# "freewill"



## sola_gratia (Aug 2, 2005)

When people ask me if I believe we have "freewill" am I right in telling them no? 

Sorry if my questions seem simply-minded; I am still fairly new to calvinism.


----------



## sola_gratia (Aug 2, 2005)

> _Originally posted by joshua_
> Levi,
> You are correct in saying "No" if the context is concerning fallen man. Fallen man has a will captive and enslaved to sin. Thus, it is not free. Now, man has free choice, but will ALWAYS choose the wrong, sinfulf, thing until penetrated by the overpowering, changing, grace of God which enables the sinner to see his true condition.



Well, I was reading in the post titled "Does God ordain sin to occur", and I was wondering, if God ordains everything that comes to pass do we really have freewill?


----------



## Poimen (Aug 3, 2005)

"Man is free to be who he is."

-Dana Scully


----------



## Romans922 (Aug 3, 2005)

"Free will carried many a soul to hell, but never a soul to heaven"

Recorded data
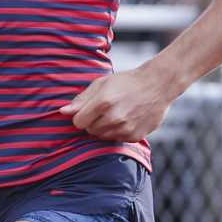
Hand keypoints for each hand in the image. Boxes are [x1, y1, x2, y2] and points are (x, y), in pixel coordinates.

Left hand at [60, 62, 182, 139]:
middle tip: (105, 110)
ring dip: (105, 128)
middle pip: (90, 131)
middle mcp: (114, 118)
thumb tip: (63, 112)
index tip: (89, 110)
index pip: (78, 122)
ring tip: (117, 114)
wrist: (158, 86)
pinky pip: (117, 140)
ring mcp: (125, 129)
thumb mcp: (101, 84)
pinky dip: (119, 132)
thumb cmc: (127, 82)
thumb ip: (81, 99)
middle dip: (93, 122)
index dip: (81, 116)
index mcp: (102, 102)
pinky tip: (127, 119)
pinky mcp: (135, 136)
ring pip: (102, 137)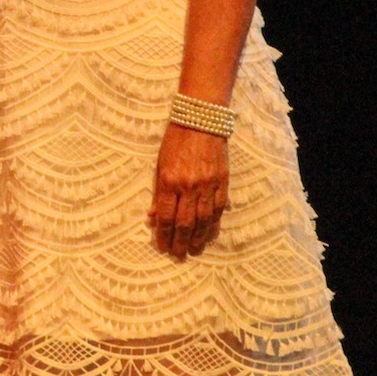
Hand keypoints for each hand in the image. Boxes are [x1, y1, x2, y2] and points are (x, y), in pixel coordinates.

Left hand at [147, 126, 229, 257]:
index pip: (166, 217)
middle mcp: (189, 186)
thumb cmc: (176, 140)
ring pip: (204, 220)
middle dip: (180, 242)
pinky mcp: (223, 182)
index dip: (164, 235)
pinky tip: (209, 234)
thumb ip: (158, 192)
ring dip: (198, 238)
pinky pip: (218, 210)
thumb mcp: (160, 163)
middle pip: (185, 223)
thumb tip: (153, 216)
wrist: (202, 119)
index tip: (162, 247)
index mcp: (170, 180)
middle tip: (178, 255)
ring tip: (193, 250)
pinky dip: (213, 225)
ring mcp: (208, 185)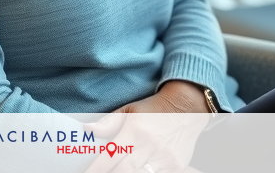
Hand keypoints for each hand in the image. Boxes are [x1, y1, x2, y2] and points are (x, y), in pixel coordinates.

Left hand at [83, 82, 211, 172]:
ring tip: (120, 170)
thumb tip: (88, 129)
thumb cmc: (154, 109)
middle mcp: (149, 145)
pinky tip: (139, 170)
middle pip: (124, 170)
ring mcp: (164, 157)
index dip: (97, 169)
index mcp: (135, 130)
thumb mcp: (130, 109)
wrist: (187, 107)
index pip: (111, 155)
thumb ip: (109, 121)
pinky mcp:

_Activity list_
(a) In the forum thread on free will, what does the quoted reply say fallen man's will is captive and enslaved to?
(b) How would you translate this sentence from the forum thread on free will into Spanish: "Fallen man has a will captive and enslaved to sin."
Rely on the forum thread alone.

_Answers provided_
(a) Sin.

(b) El hombre caído tiene una voluntad cautiva y esclavizada al pecado.